_What is needed_
From the material below, return every line that includes "order".

_Supplied data_

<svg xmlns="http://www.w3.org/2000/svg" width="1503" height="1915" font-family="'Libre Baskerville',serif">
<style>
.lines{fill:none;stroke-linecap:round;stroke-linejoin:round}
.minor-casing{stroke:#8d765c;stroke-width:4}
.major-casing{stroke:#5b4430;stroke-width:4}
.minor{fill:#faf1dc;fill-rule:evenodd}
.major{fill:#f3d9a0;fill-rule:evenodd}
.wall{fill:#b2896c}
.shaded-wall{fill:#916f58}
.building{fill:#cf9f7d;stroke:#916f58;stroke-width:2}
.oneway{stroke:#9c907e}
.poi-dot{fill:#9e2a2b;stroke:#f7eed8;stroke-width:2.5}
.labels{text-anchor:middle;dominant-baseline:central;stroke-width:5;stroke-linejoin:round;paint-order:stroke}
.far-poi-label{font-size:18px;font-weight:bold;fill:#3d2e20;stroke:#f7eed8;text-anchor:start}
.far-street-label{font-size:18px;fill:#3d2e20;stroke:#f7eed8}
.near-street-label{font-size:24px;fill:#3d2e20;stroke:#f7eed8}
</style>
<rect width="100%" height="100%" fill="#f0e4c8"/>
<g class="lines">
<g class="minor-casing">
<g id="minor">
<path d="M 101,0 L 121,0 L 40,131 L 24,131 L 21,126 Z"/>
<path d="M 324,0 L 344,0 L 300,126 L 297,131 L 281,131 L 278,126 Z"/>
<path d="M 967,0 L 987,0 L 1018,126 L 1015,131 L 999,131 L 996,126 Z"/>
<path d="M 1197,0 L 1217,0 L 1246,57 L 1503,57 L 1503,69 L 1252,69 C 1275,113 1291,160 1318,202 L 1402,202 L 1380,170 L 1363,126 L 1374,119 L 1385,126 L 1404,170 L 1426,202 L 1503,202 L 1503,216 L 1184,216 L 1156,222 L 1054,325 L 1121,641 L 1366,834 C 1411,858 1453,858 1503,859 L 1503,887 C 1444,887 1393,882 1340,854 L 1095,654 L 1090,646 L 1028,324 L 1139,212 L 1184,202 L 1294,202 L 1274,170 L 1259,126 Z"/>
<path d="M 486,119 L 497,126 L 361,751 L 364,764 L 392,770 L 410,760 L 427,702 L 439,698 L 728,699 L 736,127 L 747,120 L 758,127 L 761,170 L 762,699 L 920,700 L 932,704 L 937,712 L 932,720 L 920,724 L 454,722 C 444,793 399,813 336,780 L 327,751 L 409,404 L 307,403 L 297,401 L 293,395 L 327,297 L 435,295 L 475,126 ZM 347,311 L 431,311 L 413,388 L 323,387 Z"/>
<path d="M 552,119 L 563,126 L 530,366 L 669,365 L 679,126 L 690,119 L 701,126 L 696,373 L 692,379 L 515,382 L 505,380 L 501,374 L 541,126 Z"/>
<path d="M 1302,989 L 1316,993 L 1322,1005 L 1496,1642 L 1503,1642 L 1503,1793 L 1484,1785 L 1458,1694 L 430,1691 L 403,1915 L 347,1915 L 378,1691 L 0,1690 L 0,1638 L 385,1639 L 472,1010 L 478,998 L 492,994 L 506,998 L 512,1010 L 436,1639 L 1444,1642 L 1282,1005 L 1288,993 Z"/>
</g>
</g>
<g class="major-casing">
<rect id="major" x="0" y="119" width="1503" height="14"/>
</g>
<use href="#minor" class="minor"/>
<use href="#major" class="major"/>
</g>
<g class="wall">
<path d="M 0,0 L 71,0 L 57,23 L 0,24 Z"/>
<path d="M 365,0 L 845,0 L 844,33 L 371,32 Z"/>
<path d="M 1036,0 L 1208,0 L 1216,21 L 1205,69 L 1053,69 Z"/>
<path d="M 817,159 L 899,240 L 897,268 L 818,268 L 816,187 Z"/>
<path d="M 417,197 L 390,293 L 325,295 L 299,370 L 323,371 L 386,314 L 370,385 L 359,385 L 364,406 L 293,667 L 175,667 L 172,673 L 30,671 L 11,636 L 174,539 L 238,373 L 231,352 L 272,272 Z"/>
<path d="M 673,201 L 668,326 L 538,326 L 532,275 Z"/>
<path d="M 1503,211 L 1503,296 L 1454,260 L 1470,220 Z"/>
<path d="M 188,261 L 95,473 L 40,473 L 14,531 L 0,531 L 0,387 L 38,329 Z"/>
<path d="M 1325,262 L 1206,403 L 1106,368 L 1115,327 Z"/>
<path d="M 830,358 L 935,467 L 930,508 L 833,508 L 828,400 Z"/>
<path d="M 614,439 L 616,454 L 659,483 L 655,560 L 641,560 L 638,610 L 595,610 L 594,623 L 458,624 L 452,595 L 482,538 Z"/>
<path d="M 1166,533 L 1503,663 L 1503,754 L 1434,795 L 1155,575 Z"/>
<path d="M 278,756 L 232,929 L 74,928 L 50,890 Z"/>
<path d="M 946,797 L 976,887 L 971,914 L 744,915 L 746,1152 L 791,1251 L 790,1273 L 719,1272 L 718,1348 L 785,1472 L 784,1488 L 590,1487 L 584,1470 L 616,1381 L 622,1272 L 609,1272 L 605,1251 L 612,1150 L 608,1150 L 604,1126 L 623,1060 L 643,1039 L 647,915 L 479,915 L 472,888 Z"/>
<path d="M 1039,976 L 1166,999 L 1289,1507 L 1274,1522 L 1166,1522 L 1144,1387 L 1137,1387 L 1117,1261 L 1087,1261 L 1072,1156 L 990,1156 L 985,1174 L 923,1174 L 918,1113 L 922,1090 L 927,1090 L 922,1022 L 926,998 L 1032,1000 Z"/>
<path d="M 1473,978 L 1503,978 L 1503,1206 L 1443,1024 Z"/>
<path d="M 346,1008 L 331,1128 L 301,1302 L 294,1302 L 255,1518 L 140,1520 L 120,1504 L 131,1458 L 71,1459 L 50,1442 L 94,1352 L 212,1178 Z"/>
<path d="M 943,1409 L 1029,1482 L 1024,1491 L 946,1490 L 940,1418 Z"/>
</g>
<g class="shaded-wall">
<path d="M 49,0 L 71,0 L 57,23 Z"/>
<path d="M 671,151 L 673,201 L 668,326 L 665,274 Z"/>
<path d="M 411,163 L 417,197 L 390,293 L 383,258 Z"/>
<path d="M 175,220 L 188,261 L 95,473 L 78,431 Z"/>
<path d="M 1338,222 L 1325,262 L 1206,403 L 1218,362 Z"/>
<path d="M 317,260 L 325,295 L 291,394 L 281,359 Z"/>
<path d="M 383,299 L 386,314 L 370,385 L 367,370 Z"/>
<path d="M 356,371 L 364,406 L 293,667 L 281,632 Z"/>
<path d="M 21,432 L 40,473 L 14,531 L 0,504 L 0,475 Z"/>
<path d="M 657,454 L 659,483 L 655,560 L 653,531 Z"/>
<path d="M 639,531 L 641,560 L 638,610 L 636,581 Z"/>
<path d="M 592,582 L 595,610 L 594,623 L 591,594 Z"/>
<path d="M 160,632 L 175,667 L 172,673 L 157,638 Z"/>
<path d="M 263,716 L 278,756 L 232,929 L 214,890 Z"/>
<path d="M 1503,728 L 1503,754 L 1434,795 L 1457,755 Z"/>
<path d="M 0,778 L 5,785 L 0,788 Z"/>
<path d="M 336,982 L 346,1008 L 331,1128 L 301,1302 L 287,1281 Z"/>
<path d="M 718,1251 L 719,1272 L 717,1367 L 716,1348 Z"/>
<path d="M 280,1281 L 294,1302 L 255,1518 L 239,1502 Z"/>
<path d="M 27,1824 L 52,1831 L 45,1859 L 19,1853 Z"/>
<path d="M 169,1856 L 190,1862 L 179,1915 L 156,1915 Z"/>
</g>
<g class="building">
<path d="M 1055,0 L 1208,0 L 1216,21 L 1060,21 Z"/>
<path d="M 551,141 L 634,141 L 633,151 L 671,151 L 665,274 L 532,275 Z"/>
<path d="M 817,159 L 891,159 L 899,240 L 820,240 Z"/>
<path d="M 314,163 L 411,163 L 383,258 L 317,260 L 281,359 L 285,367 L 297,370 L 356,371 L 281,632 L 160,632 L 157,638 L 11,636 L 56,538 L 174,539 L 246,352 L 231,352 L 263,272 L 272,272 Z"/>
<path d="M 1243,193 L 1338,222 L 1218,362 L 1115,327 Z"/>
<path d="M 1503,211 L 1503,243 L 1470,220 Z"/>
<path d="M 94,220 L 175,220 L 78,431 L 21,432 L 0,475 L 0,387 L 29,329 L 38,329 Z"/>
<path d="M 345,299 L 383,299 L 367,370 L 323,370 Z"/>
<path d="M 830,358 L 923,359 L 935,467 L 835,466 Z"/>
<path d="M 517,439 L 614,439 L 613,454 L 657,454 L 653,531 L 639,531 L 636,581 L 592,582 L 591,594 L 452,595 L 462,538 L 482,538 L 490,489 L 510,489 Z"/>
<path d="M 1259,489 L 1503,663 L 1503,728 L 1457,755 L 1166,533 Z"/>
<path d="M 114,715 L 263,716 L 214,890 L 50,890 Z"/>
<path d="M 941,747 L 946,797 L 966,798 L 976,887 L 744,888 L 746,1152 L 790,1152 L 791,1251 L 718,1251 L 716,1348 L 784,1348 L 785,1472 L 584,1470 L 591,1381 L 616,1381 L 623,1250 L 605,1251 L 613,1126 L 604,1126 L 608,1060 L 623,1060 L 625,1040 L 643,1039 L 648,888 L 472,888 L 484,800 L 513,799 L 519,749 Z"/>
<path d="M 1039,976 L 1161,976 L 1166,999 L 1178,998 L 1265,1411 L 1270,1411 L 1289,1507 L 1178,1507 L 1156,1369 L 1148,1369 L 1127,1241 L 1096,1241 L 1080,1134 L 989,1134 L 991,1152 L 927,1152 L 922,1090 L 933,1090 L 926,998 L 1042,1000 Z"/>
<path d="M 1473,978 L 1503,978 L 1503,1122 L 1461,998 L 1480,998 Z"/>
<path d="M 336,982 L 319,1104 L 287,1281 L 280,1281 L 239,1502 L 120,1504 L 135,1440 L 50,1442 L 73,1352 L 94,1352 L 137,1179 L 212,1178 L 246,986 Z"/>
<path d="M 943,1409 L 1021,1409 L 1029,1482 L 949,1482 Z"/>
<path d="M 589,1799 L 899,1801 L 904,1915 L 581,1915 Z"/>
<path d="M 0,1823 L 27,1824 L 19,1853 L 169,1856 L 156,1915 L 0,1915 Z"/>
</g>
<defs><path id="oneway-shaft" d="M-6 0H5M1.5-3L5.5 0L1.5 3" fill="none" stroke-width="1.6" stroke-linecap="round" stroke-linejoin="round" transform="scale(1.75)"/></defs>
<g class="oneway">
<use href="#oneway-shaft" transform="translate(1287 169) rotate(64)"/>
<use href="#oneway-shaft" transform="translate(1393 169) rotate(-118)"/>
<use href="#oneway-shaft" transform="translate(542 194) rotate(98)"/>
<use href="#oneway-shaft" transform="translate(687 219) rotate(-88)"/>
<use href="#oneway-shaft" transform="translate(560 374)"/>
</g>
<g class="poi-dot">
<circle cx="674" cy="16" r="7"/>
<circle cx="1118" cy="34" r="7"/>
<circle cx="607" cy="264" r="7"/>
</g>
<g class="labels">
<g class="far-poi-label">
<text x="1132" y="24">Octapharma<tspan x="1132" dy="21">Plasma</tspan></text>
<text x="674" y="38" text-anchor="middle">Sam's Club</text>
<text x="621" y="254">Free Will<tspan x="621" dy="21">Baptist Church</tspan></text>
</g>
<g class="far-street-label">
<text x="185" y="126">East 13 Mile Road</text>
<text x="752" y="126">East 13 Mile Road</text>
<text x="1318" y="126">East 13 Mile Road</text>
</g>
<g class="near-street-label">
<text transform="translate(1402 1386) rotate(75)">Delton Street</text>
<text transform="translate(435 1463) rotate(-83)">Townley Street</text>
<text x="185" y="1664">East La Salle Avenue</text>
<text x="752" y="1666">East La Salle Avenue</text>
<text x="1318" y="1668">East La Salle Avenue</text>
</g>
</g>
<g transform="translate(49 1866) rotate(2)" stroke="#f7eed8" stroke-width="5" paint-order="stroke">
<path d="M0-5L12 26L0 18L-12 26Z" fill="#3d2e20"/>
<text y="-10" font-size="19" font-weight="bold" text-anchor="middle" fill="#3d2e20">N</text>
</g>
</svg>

_Response box_
.labels{text-anchor:middle;dominant-baseline:central;stroke-width:5;stroke-linejoin:round;paint-order:stroke}
<g transform="translate(49 1866) rotate(2)" stroke="#f7eed8" stroke-width="5" paint-order="stroke">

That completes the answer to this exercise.